For me, it has been important to embrace what I think of as the political dimensions of grief and mourning. I’ve struggled with moments of desperation and hopelessness, but I have also learned that those feelings, which are of course valid responses, are not enough and are in some ways a luxury that many people in Haiti can’t afford. One lesson I’ve taken from people like Manuel, who is a looming figure in my book for this reason, is that hope is not something one merely has or doesn’t have. We have to cultivate hope as a stance. It is a choice, an orientation to the world—I would even say it is a political practice.

I’ve been thinking a lot about the word “courage,” and especially how you discuss it in relation to Layang, and about the kind of courage it might take to keep going even when we know that we won’t succeed. That kind of courage might lead us somewhere quite different from either a political resignation that accepts there is no alternative or a political optimism that believes (naively?) in a total revolution. I think it might be much more radical to begin to think of a courageousness and hopefulness that aims at the “political imperfect,” at an imperfect politics—imperfect in the sense of never finished and never quite becoming what we would want it to be.

One thing we can do, as anthropologists, is dig deep into the radical claim of the discipline, which I see as being rooted in the idea that the world can always be otherwise. Ethnography can be really important in that regard, as a form of what Carole McGranahan calls “theoretical storytelling.” It not only can analytically show us that “otherwise,” but it can help us come to know it in intimate ways, to feel the possibility of that otherwise.

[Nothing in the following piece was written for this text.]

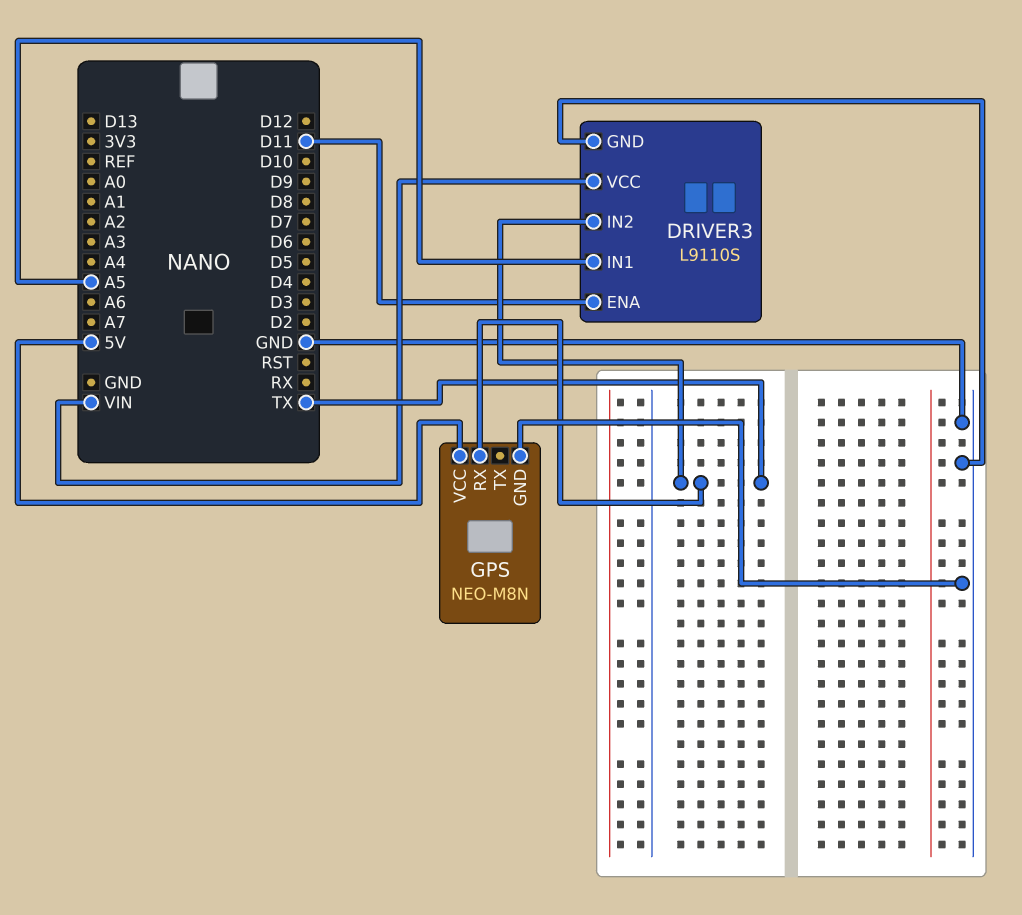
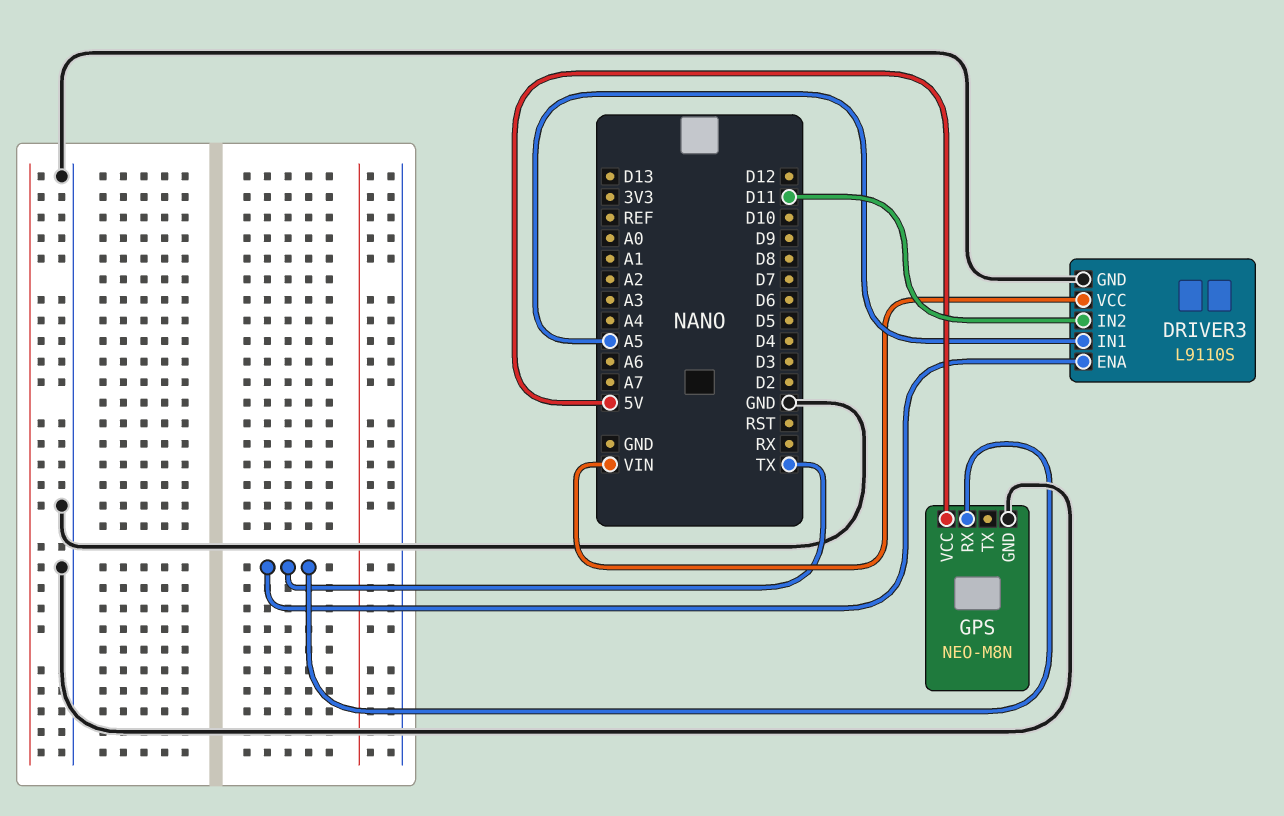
DRIVER3 pin ENA: D11 -> TX
DRIVER3 pin IN2: TX -> D11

Ethnography can help us think the impossible. But beyond the text, we are going to have to learn to live with the political imperfect, with contradictions that we cannot resolve. To do that, I think, might require a kind of radical hope and radical courage—the hope for a future we can’t fully know and the courage to keep trying to build that future, even in the midst of a catastrophe that feels like the end of the world.

JSP: Yes! To cultivating hope and courage!